* [TAREA]: Cita completo, palabra por palabra, el texto sobre las tradiciones navideñas y el resfriado.

* [PASAJE EXTRAÍDO]:

=-=-=

En estos días tan navideños he empezado a pensar en las eternas tradiciones que, de forma tan natural, repetimos año tras año. Y me ha dado, sin saber muy bien cómo, por poner bajo sospecha a una de ellas en concreto. Seguramente pensaréis que, dada la cantidad de desordenes que se producen en estas fiestas (comidas copiosas, abuso del alcohol, consumismo desenfrenado, y un largo etcétera), una sola inquietud puede resultar incluso escasa, pero es que atesoro en mi interior una enorme fuerza inconsciente que arrastra mi mente a un estado de ánimo de la más ingenua despreocupación, y no deja que mi cerebro se altere por casi nada. Por más desasosiegos que encuentre, uno es lo máximo que puede llegar a perturbarme.
Los más optimistas opinarán que, puestos a analizar tradiciones, mejor dedicarse a ver los lados positivos de esas entrañables costumbres y dejar arrinconadas las prácticas que no me convencen; que por algo son festivos estos días, para intentar disfrutarlos. Pues no. Y mucha culpa de mi negatividad seguramente la tenga el inmenso trancazo que arrastro desde hace una semana. Ahora que lo pienso, es posible que la inevitable visita de los microbios también la podamos colocar en la lista de acontecimientos navideños habituales. Aunque lo de este año no es normal. El otro día, sin ir más lejos, mantuve una batalla feroz por el dominio de mi cuerpo que un poco más y doy por perdida ante el envite de los gérmenes. A esos cabroncetes, no contentos con hacerme moquear, estornudar y toser, se les ocurrió activar en mi organismo todos esos síntomas a la vez y sumarle, además, un ataque de hipo. Hasta un compañero de trabajo me preguntó si me encontraba bien al ver la cantidad de movimientos espasmódicos y sonidos extraños que proyectaba en todas direcciones. Pero tranquilos, porque le contesté, así como quien no sufre por nada, que seguramente andaba un poco resfriado, pues no sólo soy una persona despreocupada, sino que también me gusta compartir con el resto de la humanidad mi facilidad de quitar importancia a los problemas y procuro no traspasar mi desazón a nadie. Aunque, ahora que estamos en confianza, he de confesar que casi me rindo ante la invasión del virus y que a punto estuve de abandonar mi cuerpo a su suerte. El problema hubiese venido después, cuando, desvalido, tuviera serias dificultades en encontrar otra fachada donde refugiarme. Seguramente por eso resistí, claro.

=-=-=

(Elementos guardados de una colección)
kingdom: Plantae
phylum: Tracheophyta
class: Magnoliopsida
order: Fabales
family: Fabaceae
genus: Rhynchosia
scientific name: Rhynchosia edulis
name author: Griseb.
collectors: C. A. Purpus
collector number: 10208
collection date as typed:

=-=-=

* [RESPUESTA]:
En estos días tan navideños he empezado a pensar en las eternas tradiciones que, de forma tan natural, repetimos año tras año. Y me ha dado, sin saber muy bien cómo, por poner bajo sospecha a una de ellas en concreto. Seguramente pensaréis que, dada la cantidad de desordenes que se producen en estas fiestas (comidas copiosas, abuso del alcohol, consumismo desenfrenado, y un largo etcétera), una sola inquietud puede resultar incluso escasa, pero es que atesoro en mi interior una enorme fuerza inconsciente que arrastra mi mente a un estado de ánimo de la más ingenua despreocupación, y no deja que mi cerebro se altere por casi nada. Por más desasosiegos que encuentre, uno es lo máximo que puede llegar a perturbarme.
Los más optimistas opinarán que, puestos a analizar tradiciones, mejor dedicarse a ver los lados positivos de esas entrañables costumbres y dejar arrinconadas las prácticas que no me convencen; que por algo son festivos estos días, para intentar disfrutarlos. Pues no. Y mucha culpa de mi negatividad seguramente la tenga el inmenso trancazo que arrastro desde hace una semana. Ahora que lo pienso, es posible que la inevitable visita de los microbios también la podamos colocar en la lista de acontecimientos navideños habituales. Aunque lo de este año no es normal. El otro día, sin ir más lejos, mantuve una batalla feroz por el dominio de mi cuerpo que un poco más y doy por perdida ante el envite de los gérmenes. A esos cabroncetes, no contentos con hacerme moquear, estornudar y toser, se les ocurrió activar en mi organismo todos esos síntomas a la vez y sumarle, además, un ataque de hipo. Hasta un compañero de trabajo me preguntó si me encontraba bien al ver la cantidad de movimientos espasmódicos y sonidos extraños que proyectaba en todas direcciones. Pero tranquilos, porque le contesté, así como quien no sufre por nada, que seguramente andaba un poco resfriado, pues no sólo soy una persona despreocupada, sino que también me gusta compartir con el resto de la humanidad mi facilidad de quitar importancia a los problemas y procuro no traspasar mi desazón a nadie. Aunque, ahora que estamos en confianza, he de confesar que casi me rindo ante la invasión del virus y que a punto estuve de abandonar mi cuerpo a su suerte. El problema hubiese venido después, cuando, desvalido, tuviera serias dificultades en encontrar otra fachada donde refugiarme. Seguramente por eso resistí, claro.